It then emerged that the Home Office destroyed the landing cards, which could have supported the Windrush citizens' immigration status claims, in October 2010 under the 1998 Data Protection Act.

Peter Calver wrote in his family history newsletter, Lost Cousins, that the scandal was "no surprise" and, beyond the humanitarian concerns, had wider implications for the preservation of historical records.

He warned that "the focus on preventing data falling into the wrong hands has also prevented it from finding safekeeping in the right hands!"

Peter explained to WDYTYA? that individuals ought to have the right to prevent their data from being destroyed and that it was difficult to tell which records would prove to be of historical interest.
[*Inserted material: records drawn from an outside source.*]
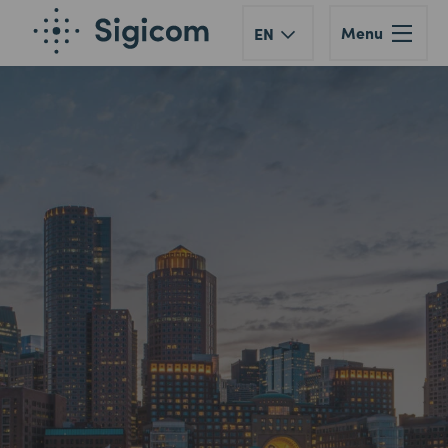
Menu
EN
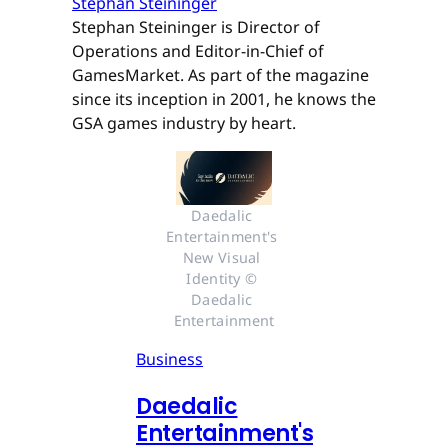
Stephan Steininger
Stephan Steininger is Director of
Operations and Editor-in-Chief of
GamesMarket. As part of the magazine
since its inception in 2001, he knows the
GSA games industry by heart.
Daedalic 
Entertainment's 
New Visual 
Identity © 
Daedalic 
Entertainment
Business
Daedalic
Entertainment's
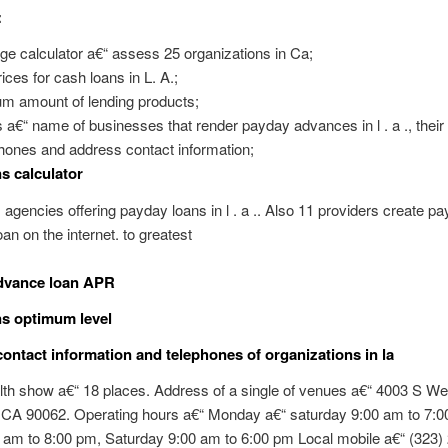
:
ge calculator a€“ assess 25 organizations in Ca;
ces for cash loans in L. A.;
m amount of lending products;
a€“ name of businesses that render payday advances in l . a ., their 
phones and address contact information;
s calculator
11 agencies offering payday loans in l . a .. Also 11 providers create p
an on the internet. to greatest
dvance loan APR
s optimum level
ontact information and telephones of organizations in la
th show a€“ 18 places. Address of a single of venues a€“ 4003 S We
, CA 90062. Operating hours a€“ Monday a€“ saturday 9:00 am to 7:0
 am to 8:00 pm, Saturday 9:00 am to 6:00 pm Local mobile a€“ (323)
"Look at the range of records that are already online for family historians - as diverse as passenger lists, dog licences and tax records," he said.

"Who can say what will or won't be useful in the future?
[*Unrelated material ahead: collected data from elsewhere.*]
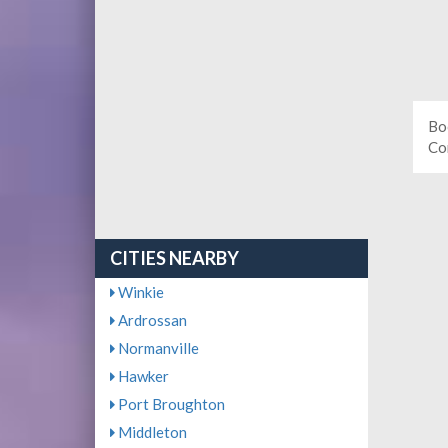
Bo
Co
CITIES NEARBY
Winkie
Ardrossan
Normanville
Hawker
Port Broughton
Middleton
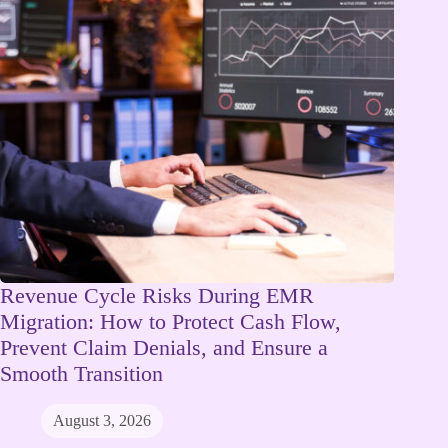
Revenue Cycle Risks During EMR
Migration: How to Protect Cash Flow,
Prevent Claim Denials, and Ensure a
Smooth Transition
August 3, 2026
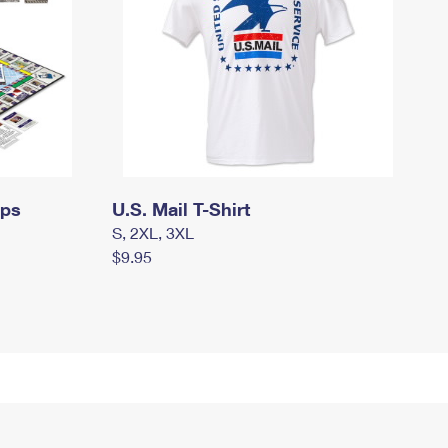
mps
U.S. Mail T-Shirt
S, 2XL, 3XL
$9.95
"Perhaps Tesco's Clubcard records will tell more about how people really lived in the 21st century than anything else?

"Most of us have problems remembering what happened when we were younger, in particular when it happened, and in which order things happened - even the smallest clues can help us reconstruct our lives.

"We try to do this for our ancestors - we certainly ought to be able to do it for ourselves!

"I appreciate there are practical problems in giving individuals a right of veto over the destruction of information that relates to them - but we can still try."

The Windrush generation - named after HMT Empire Windrush, which arrived in Britain from Jamaica in June 1948 - emigrated to Britain from Caribbean countries between 1948 and 1971.

The UK government, seeking to address postwar labour shortages, gave many of them citizenship of the United Kingdom and Colonies under the 1948 British Nationality Act.

A Home Office spokesperson said that the landing cards proved an individual's date of entry into the country rather than their ongoing residence or immigration status, and it would be "misleading and inaccurate" to suggest that they were relevant to immigration cases.